### Required work
Everything from the line holding "evicting someone, she says." through the final line of the entries below is to be duplicated exactly, and nothing outside that span.

### Task material
··········

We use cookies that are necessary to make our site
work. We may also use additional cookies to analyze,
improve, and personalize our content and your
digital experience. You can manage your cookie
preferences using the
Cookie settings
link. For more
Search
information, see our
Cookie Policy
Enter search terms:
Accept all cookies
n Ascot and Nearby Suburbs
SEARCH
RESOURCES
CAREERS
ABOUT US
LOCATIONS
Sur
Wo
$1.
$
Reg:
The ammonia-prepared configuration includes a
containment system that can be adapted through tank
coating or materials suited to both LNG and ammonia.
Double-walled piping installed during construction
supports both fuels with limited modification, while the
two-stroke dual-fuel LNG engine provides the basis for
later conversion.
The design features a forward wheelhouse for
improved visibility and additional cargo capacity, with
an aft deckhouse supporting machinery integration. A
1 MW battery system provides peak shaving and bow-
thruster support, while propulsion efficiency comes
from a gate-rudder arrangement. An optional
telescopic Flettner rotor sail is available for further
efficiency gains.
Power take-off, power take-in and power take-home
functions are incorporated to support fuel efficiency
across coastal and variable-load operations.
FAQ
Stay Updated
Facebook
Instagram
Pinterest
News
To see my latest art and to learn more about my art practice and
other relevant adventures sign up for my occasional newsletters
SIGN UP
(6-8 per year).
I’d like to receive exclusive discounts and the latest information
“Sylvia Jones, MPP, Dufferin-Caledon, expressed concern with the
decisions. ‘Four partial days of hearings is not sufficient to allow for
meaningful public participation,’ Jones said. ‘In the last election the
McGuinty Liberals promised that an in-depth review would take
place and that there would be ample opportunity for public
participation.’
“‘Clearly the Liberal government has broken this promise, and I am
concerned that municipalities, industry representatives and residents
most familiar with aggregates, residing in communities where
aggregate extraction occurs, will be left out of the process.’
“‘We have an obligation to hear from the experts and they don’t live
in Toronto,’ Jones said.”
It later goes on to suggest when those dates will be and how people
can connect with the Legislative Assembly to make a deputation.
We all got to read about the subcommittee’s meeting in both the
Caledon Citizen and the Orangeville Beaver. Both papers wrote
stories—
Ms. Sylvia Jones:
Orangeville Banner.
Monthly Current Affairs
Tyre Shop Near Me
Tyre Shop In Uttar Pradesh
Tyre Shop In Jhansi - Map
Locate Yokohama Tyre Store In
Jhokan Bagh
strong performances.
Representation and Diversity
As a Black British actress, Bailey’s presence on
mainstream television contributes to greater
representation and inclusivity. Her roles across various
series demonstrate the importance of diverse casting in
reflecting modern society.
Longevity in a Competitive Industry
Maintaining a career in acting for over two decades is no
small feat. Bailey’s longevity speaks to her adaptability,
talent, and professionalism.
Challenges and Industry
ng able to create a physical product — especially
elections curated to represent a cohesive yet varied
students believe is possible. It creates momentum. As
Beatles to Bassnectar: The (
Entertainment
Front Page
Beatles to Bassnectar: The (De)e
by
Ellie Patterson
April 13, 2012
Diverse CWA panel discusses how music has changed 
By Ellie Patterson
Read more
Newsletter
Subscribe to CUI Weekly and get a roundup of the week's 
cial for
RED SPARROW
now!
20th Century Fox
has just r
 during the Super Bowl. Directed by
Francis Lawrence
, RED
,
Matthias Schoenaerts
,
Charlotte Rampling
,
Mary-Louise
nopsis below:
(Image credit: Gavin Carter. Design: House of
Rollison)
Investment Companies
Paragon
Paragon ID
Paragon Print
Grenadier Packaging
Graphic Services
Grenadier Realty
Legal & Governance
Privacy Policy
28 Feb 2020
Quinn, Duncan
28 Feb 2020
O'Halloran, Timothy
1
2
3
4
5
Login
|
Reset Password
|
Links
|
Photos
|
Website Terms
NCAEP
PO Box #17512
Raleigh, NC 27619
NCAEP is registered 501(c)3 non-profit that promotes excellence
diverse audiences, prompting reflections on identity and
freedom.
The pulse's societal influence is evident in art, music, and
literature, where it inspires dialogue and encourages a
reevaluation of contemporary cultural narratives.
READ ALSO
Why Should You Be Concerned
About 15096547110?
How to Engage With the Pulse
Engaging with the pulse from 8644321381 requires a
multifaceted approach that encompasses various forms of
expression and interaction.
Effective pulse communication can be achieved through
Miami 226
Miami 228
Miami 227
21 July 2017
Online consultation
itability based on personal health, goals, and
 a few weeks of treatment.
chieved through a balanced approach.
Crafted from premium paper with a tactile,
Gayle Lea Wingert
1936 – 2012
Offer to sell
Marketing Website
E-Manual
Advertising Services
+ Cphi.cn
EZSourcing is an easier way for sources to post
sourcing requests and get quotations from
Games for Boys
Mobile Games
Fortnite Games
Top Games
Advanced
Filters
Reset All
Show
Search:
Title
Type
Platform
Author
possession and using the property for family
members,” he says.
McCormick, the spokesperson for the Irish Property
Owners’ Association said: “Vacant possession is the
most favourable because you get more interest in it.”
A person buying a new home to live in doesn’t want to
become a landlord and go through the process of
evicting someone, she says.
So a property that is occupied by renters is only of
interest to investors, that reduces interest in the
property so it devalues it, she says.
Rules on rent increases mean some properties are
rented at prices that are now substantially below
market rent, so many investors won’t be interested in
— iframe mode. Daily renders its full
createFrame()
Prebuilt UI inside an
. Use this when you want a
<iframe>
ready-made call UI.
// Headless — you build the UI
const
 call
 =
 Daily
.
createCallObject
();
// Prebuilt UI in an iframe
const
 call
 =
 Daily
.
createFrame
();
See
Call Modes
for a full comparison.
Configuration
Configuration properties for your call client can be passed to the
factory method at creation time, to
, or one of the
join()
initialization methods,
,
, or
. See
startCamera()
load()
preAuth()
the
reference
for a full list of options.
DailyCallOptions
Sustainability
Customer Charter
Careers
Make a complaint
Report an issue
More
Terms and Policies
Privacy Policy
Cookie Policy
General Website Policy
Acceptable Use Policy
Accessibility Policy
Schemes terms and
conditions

··········

### Task response
evicting someone, she says.
So a property that is occupied by renters is only of
interest to investors, that reduces interest in the
property so it devalues it, she says.
Rules on rent increases mean some properties are
rented at prices that are now substantially below
market rent, so many investors won’t be interested in
— iframe mode. Daily renders its full
createFrame()
Prebuilt UI inside an
. Use this when you want a
<iframe>
ready-made call UI.
// Headless — you build the UI
const
 call
 =
 Daily
.
createCallObject
();
// Prebuilt UI in an iframe
const
 call
 =
 Daily
.
createFrame
();
See
Call Modes
for a full comparison.
Configuration
Configuration properties for your call client can be passed to the
factory method at creation time, to
, or one of the
join()
initialization methods,
,
, or
. See
startCamera()
load()
preAuth()
the
reference
for a full list of options.
DailyCallOptions
Sustainability
Customer Charter
Careers
Make a complaint
Report an issue
More
Terms and Policies
Privacy Policy
Cookie Policy
General Website Policy
Acceptable Use Policy
Accessibility Policy
Schemes terms and
conditions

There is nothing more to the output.